Latest figures for O Briain's company give comedian little to laugh about
Published 08/06/2013 | 05:00
THERE was no happy ending for comedian Dara O Briain's Irish-based entertainment company over the past two years, with new figures showing that the firm incurred hefty losses over the period.
The Wicklow-born entertainer is one of the most popular comedians in the UK, currently attracting millions of viewers every week with the BBC's 'The Apprentice – You're Fired'.
However, as O Briain's profile has soared in the UK, allowing the comedian to amass large personal earnings over the past number of years, the fortunes of his Irish production firm, Happy Endings Productions, have waned considerably.
O Briain established the firm in 2003 with renowned editor and producer, Seamus Cassidy, and new accounts filed with the Companies Office show that the firm recorded a loss of €120,480 in 2011 and further unspecified losses in 2012.
The firm – which specialises in entertainment, comedy and lifestyle programming – had an excess of liabilities over assets of €113,358 at the end of 2011 and a note attached to the accounts states that "this situation has arisen as a consequence of a drop in income without a proportionate drop in costs".

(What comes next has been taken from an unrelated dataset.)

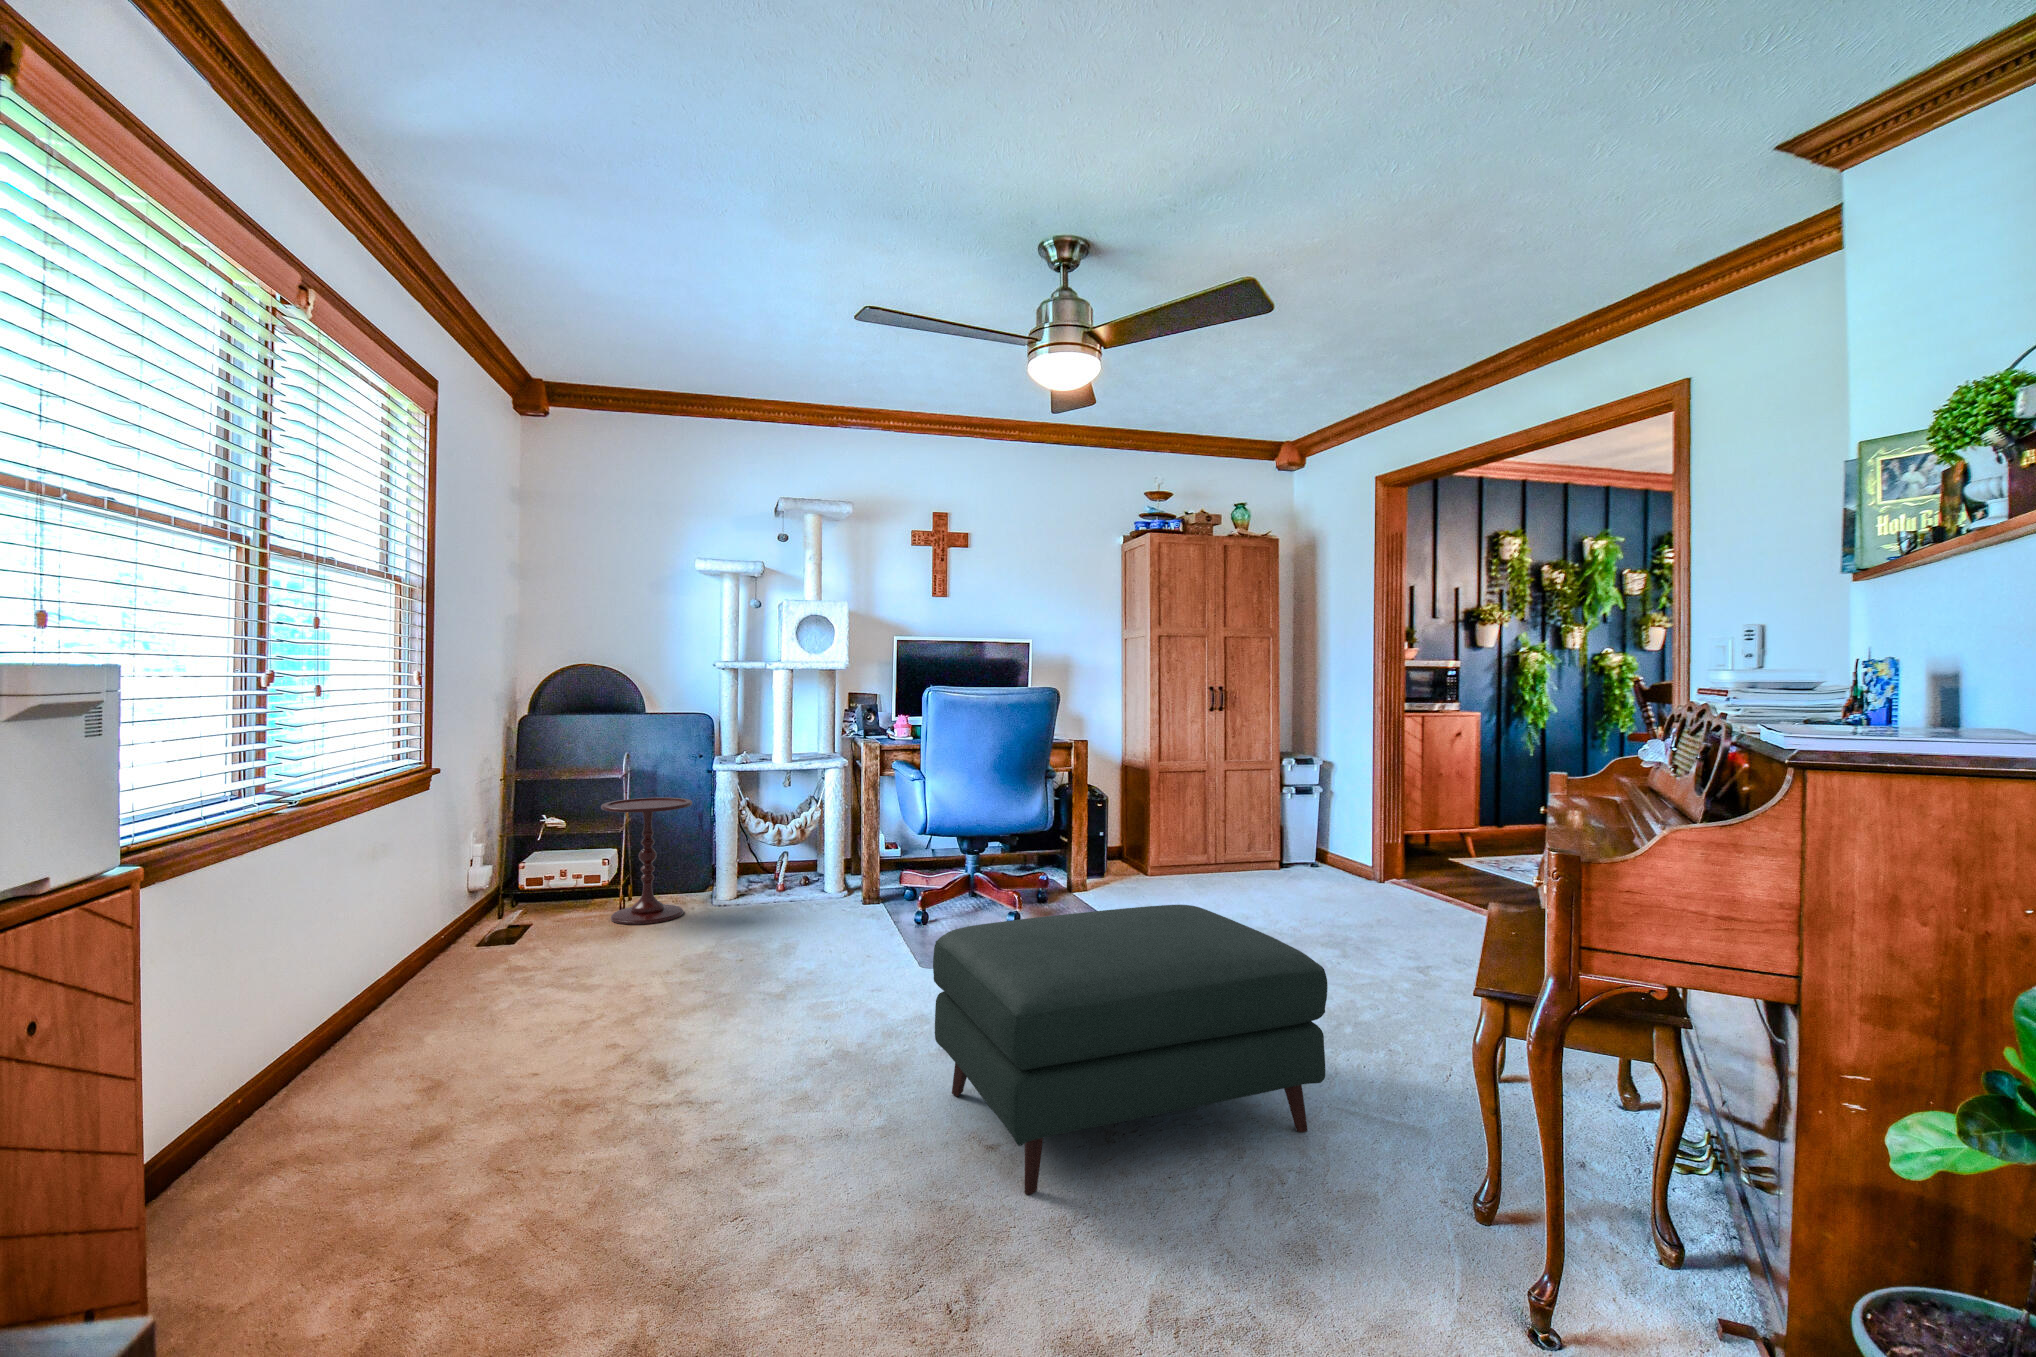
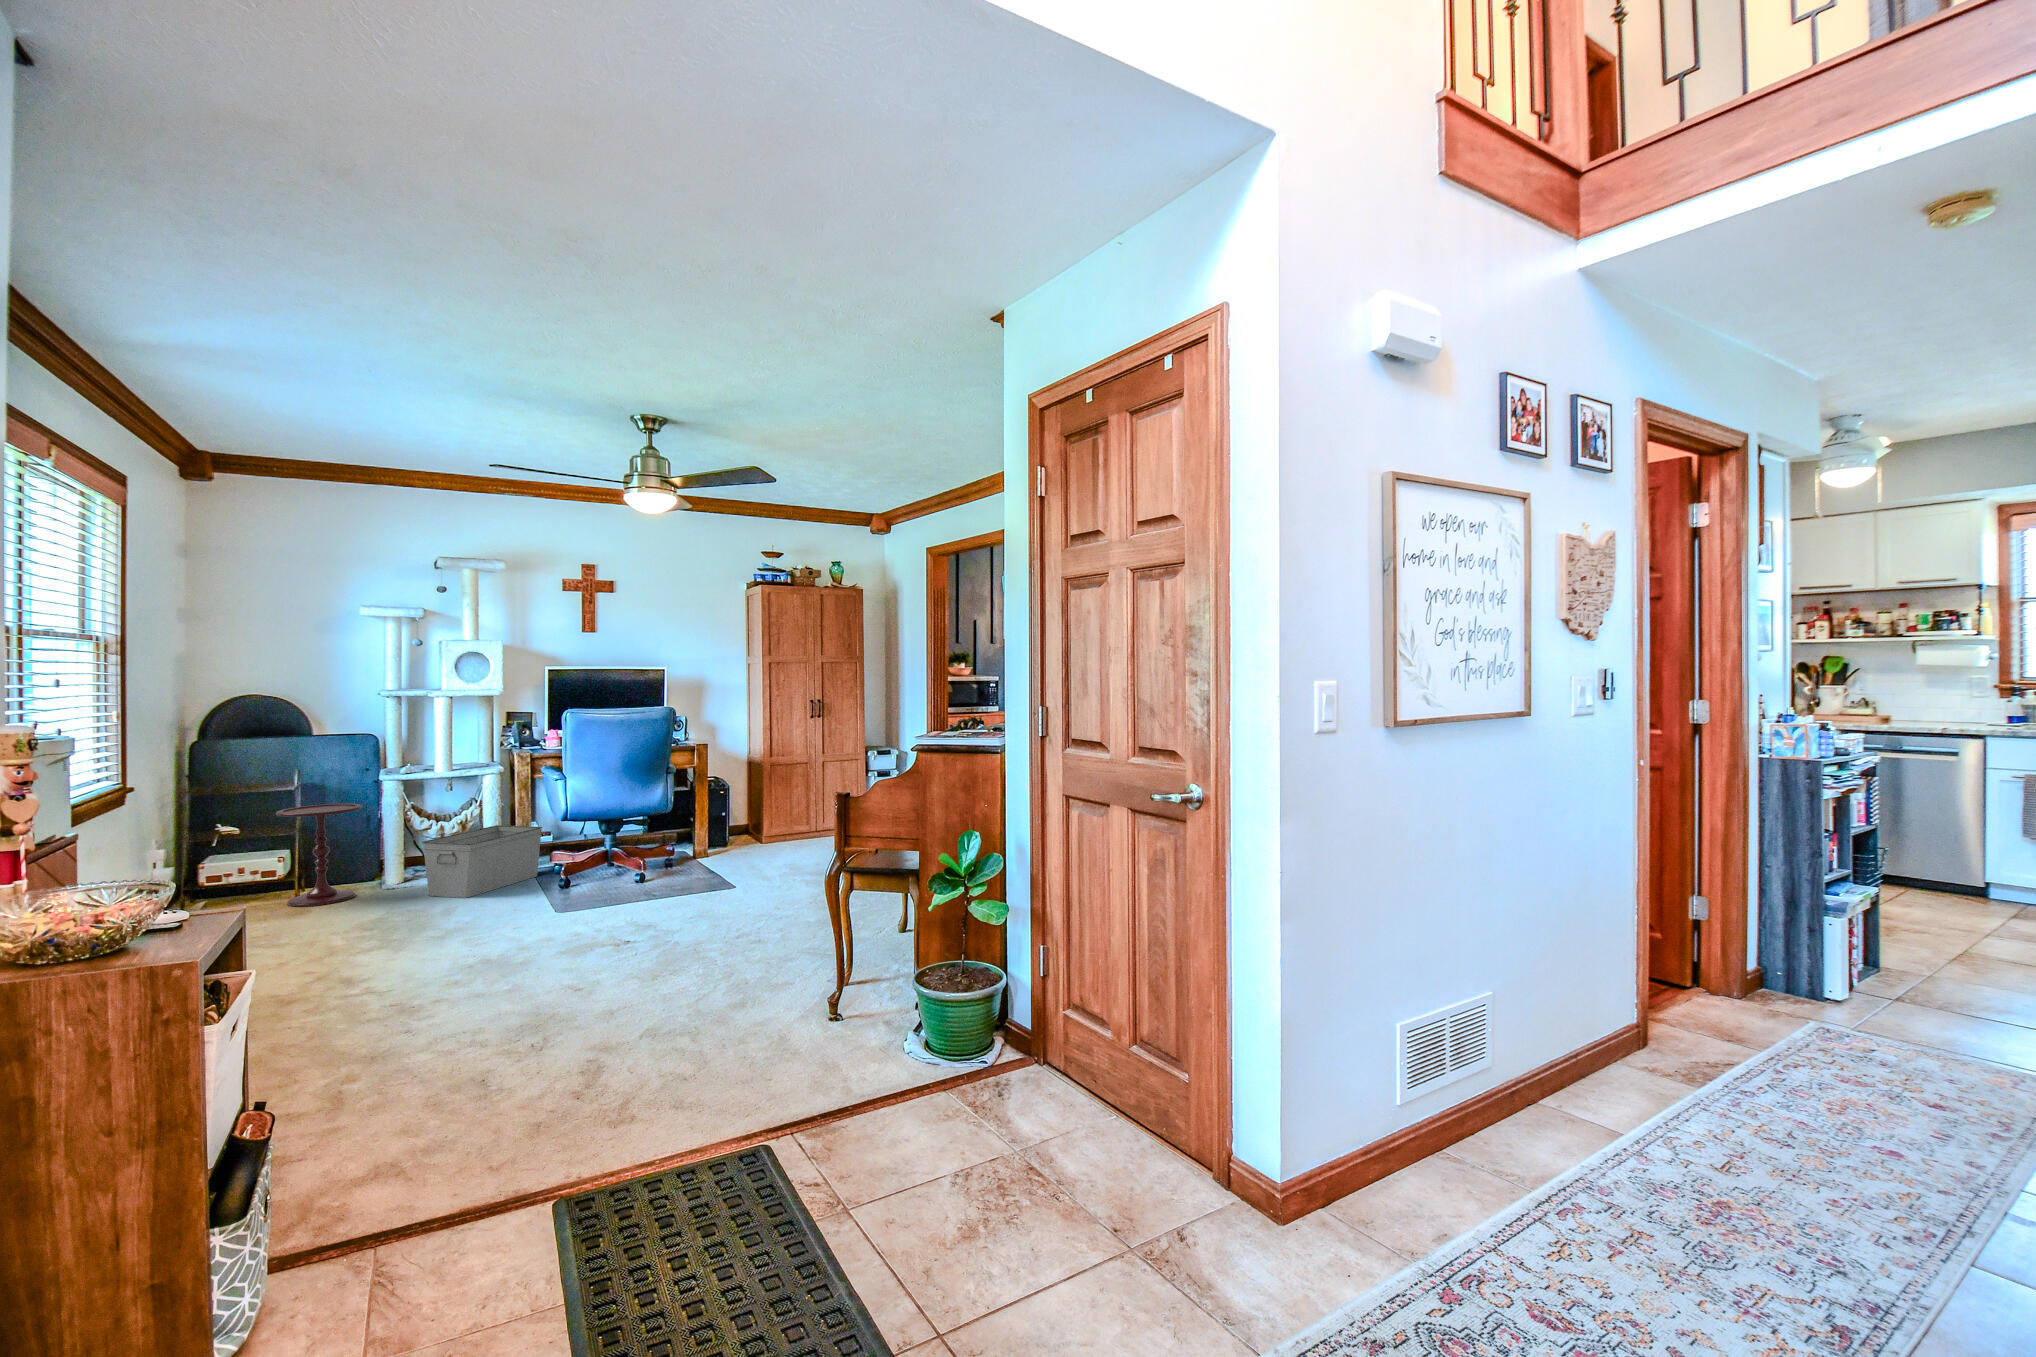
storage bin: none [756,834,891,930] -> present [422,825,542,898]
ottoman: present [933,905,1328,1195] -> none [548,847,785,1003]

The note states that the directors, Mr O Briain and Mr Cassidy, "are disappointed with the performance of the company for the year".
The note adds: "Despite further losses incurred during the year ended December 2012, the directors are hopeful that 2013 will return the company to profitability through the generation of income from the sale of format fees."
Mr Cassidy worked as senior commissioning editor at Channel 4 for more than 10 years and commissioned shows such as 'Father Ted', 'Don't Forget Your Toothbrush', 'Brass Eye' and 'Whose Line Is It Anyway?'.
The firm has produced more than 100 hours of TV programming including 'The Panel' and RTE's decision to axe the show in 2011 coincided with the downturn in the firm's fortunes.
The firm also produced two series of 'Saturday Night With Miriam', fronted by RTE's Miriam O'Callaghan. It is currently producing a second series of 'Dirty Old Towns' with celebrity gardener, Diarmuid Gavin.
Mr Cassidy – who owns the entire share capital of the company – was yesterday unavailable for comment, as he was away on a shoot for a pilot show.